_Work item_
Search the entries for lines that contain the word "ｲｽﾞｼ", and report each one found.

--- Material shown ---

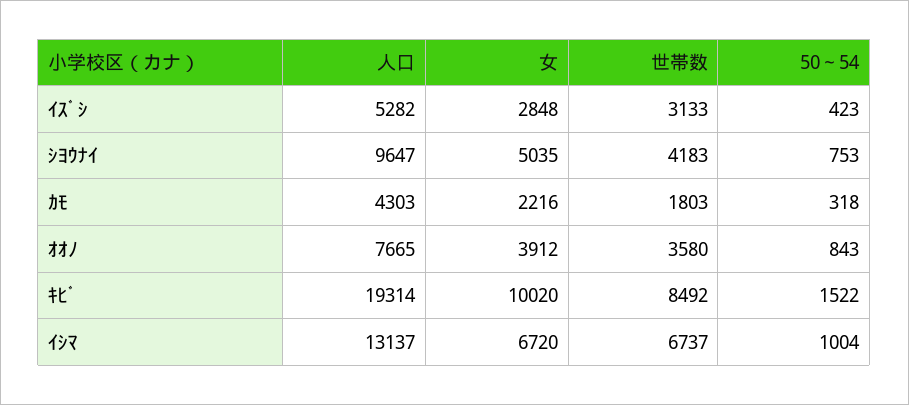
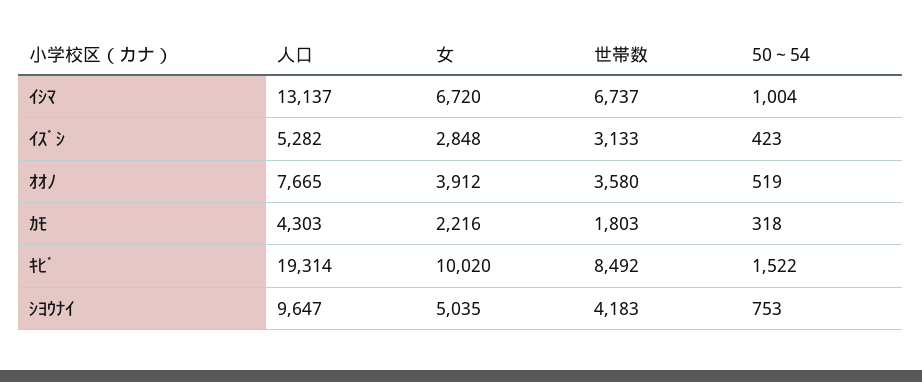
  {
    "人口": {
      "ｲｽﾞｼ": 5282,
      "ｼﾖｳﾅｲ": 9647,
      "ｶﾓ": 4303,
      "ｵｵﾉ": 7665,
      "ｷﾋﾞ": 19314,
      "ｲｼﾏ": 13137
    },
    "女": {
      "ｲｽﾞｼ": 2848,
      "ｼﾖｳﾅｲ": 5035,
      "ｶﾓ": 2216,
      "ｵｵﾉ": 3912,
      "ｷﾋﾞ": 10020,
      "ｲｼﾏ": 6720
    },
    "世帯数": {
      "ｲｽﾞｼ": 3133,
      "ｼﾖｳﾅｲ": 4183,
      "ｶﾓ": 1803,
      "ｵｵﾉ": 3580,
      "ｷﾋﾞ": 8492,
      "ｲｼﾏ": 6737
    },
    "50～54": {
      "ｲｽﾞｼ": 423,
      "ｼﾖｳﾅｲ": 753,
      "ｶﾓ": 318,
-     "ｵｵﾉ": 843,
+     "ｵｵﾉ": 519,
      "ｷﾋﾞ": 1522,
      "ｲｼﾏ": 1004
    }
  }

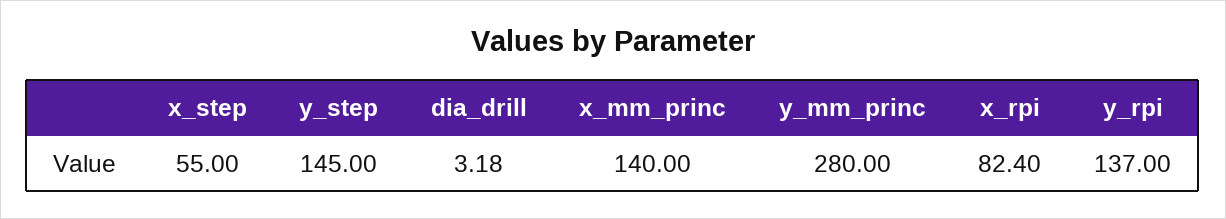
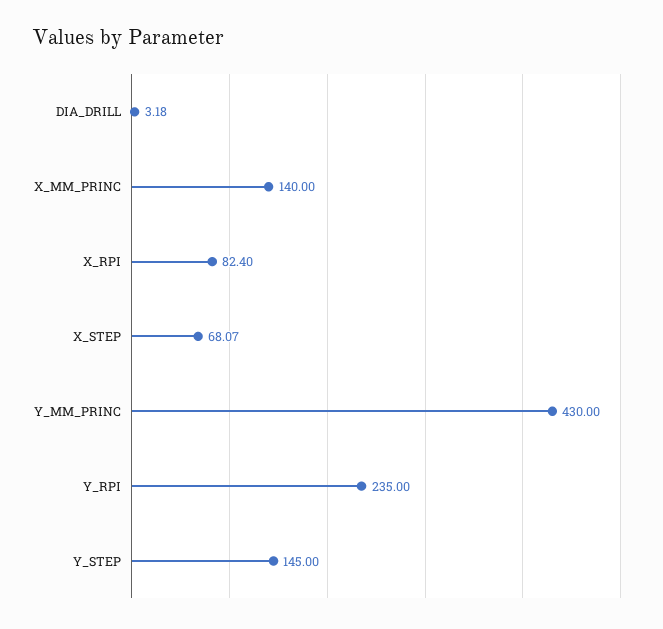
  {
-   "x_step": 55,
+   "x_step": 68.07,
    "y_step": 145,
    "dia_drill": 3.18,
    "x_mm_princ": 140,
-   "y_mm_princ": 280,
+   "y_mm_princ": 430,
    "x_rpi": 82.4,
-   "y_rpi": 137
+   "y_rpi": 235
  }

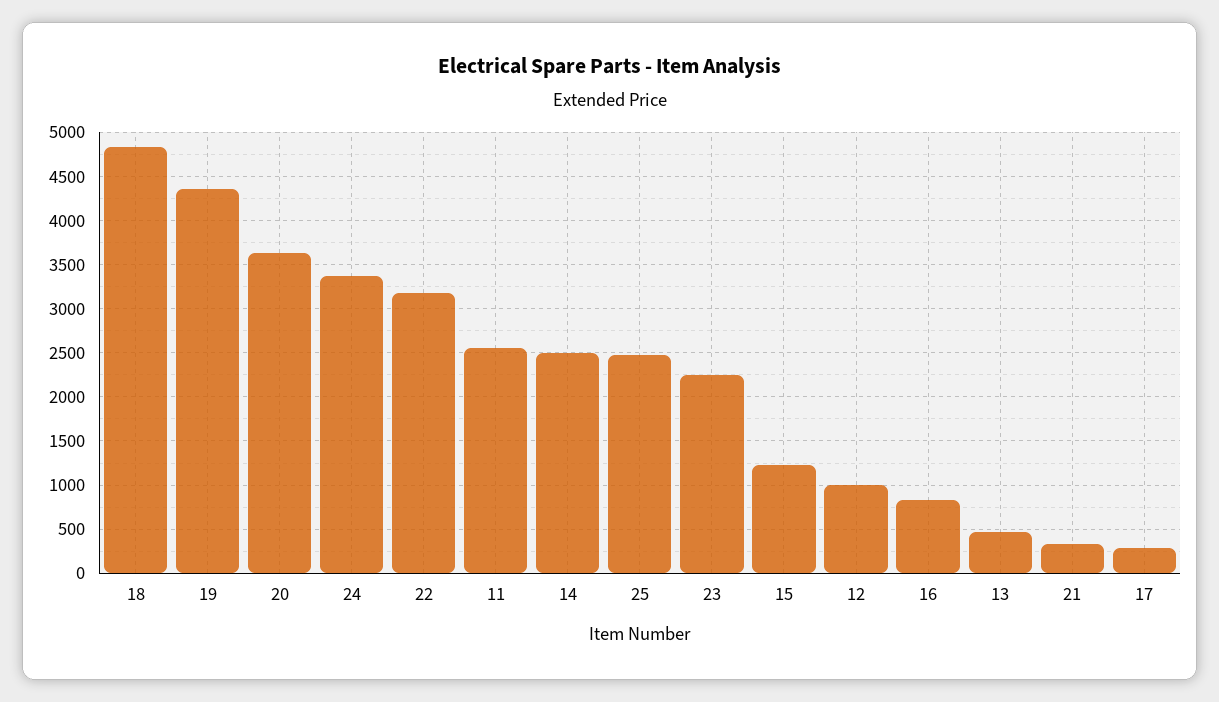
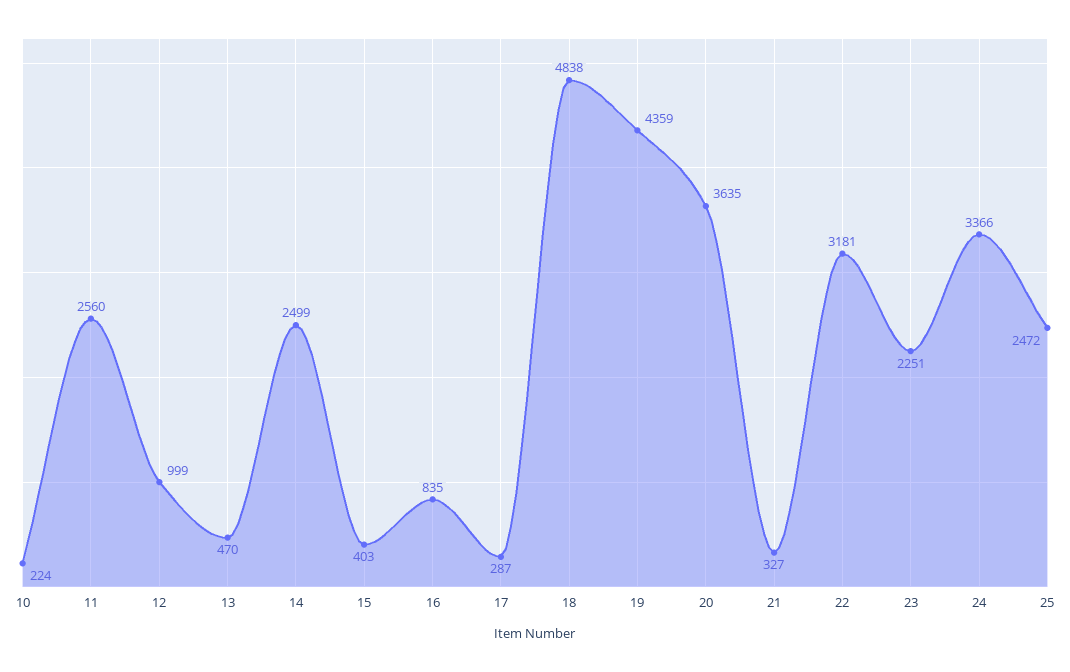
  {
    "18": 4838,
    "19": 4359,
    "20": 3635,
    "24": 3366,
    "22": 3181,
    "11": 2560,
    "14": 2499,
    "25": 2472,
    "23": 2251,
-   "15": 1200,
+   "15": 403,
    "12": 999,
    "16": 835,
    "13": 470,
    "21": 327,
-   "17": 287
+   "17": 287,
+   "10": 224
  }

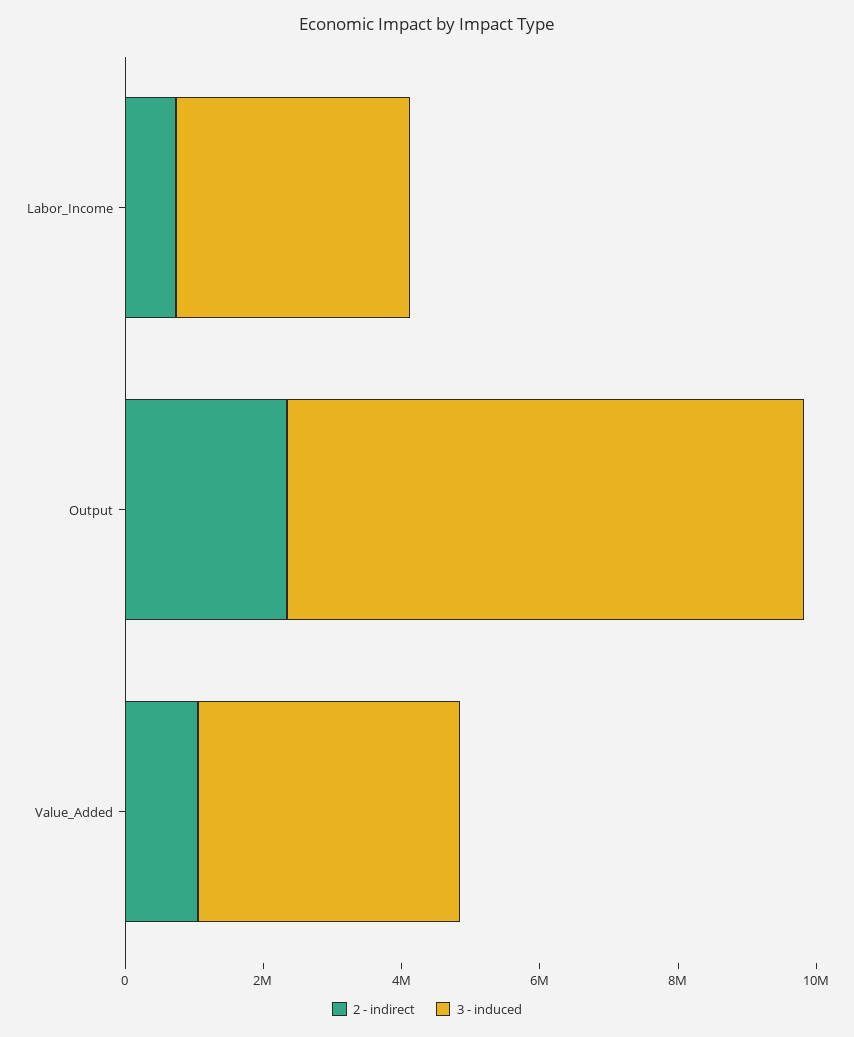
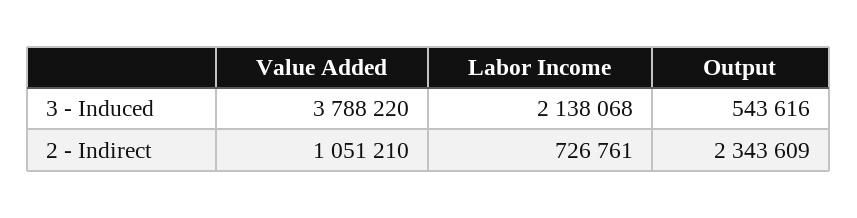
  {
    "2 - indirect": {
      "Labor_Income": 726761,
      "Output": 2343609,
      "Value_Added": 1051210
    },
    "3 - induced": {
-     "Labor_Income": 3500000,
+     "Labor_Income": 2138068,
-     "Output": 7500000,
+     "Output": 543616,
      "Value_Added": 3788220
    }
  }

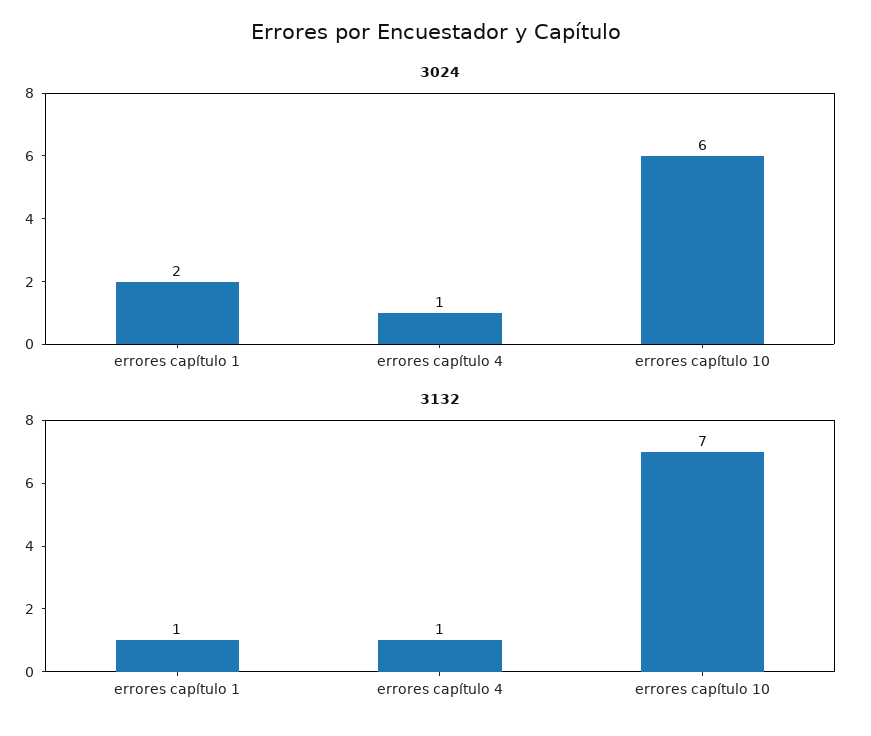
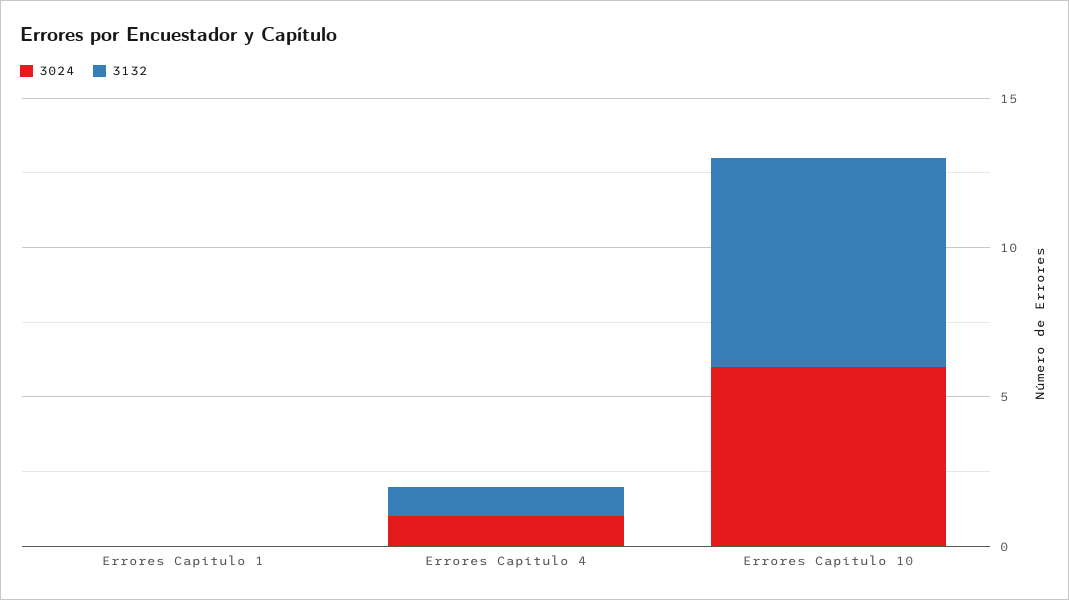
  {
    "3024": {
-     "errores capítulo 1": 2,
+     "errores capítulo 1": 0,
      "errores capítulo 4": 1,
      "errores capítulo 10": 6
    },
    "3132": {
-     "errores capítulo 1": 1,
+     "errores capítulo 1": 0,
      "errores capítulo 4": 1,
      "errores capítulo 10": 7
    }
  }

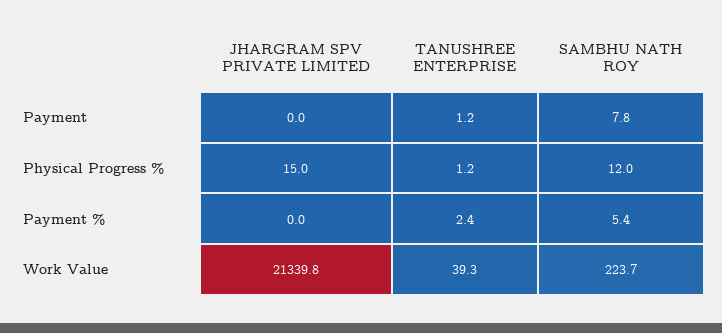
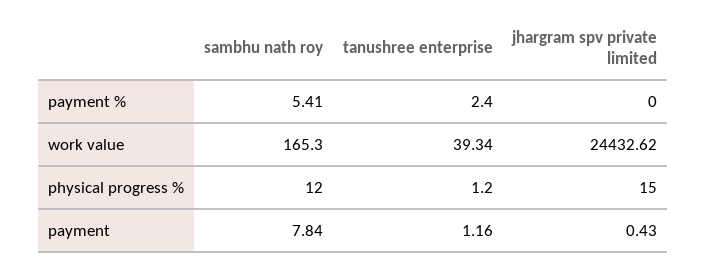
  {
    "JHARGRAM SPV PRIVATE LIMITED": {
-     "Payment": 0,
+     "Payment": 0.43,
      "Physical Progress %": 15,
      "Payment %": 0,
-     "Work Value": 21339.8
+     "Work Value": 24432.62
    },
    "TANUSHREE ENTERPRISE": {
      "Payment": 1.16,
      "Physical Progress %": 1.2,
      "Payment %": 2.4,
      "Work Value": 39.34
    },
    "SAMBHU NATH ROY": {
      "Payment": 7.84,
      "Physical Progress %": 12,
      "Payment %": 5.41,
-     "Work Value": 223.7
+     "Work Value": 165.3
    }
  }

---

_Output of the task_
      "ｲｽﾞｼ": 5282,
      "ｲｽﾞｼ": 2848,
      "ｲｽﾞｼ": 3133,
      "ｲｽﾞｼ": 423,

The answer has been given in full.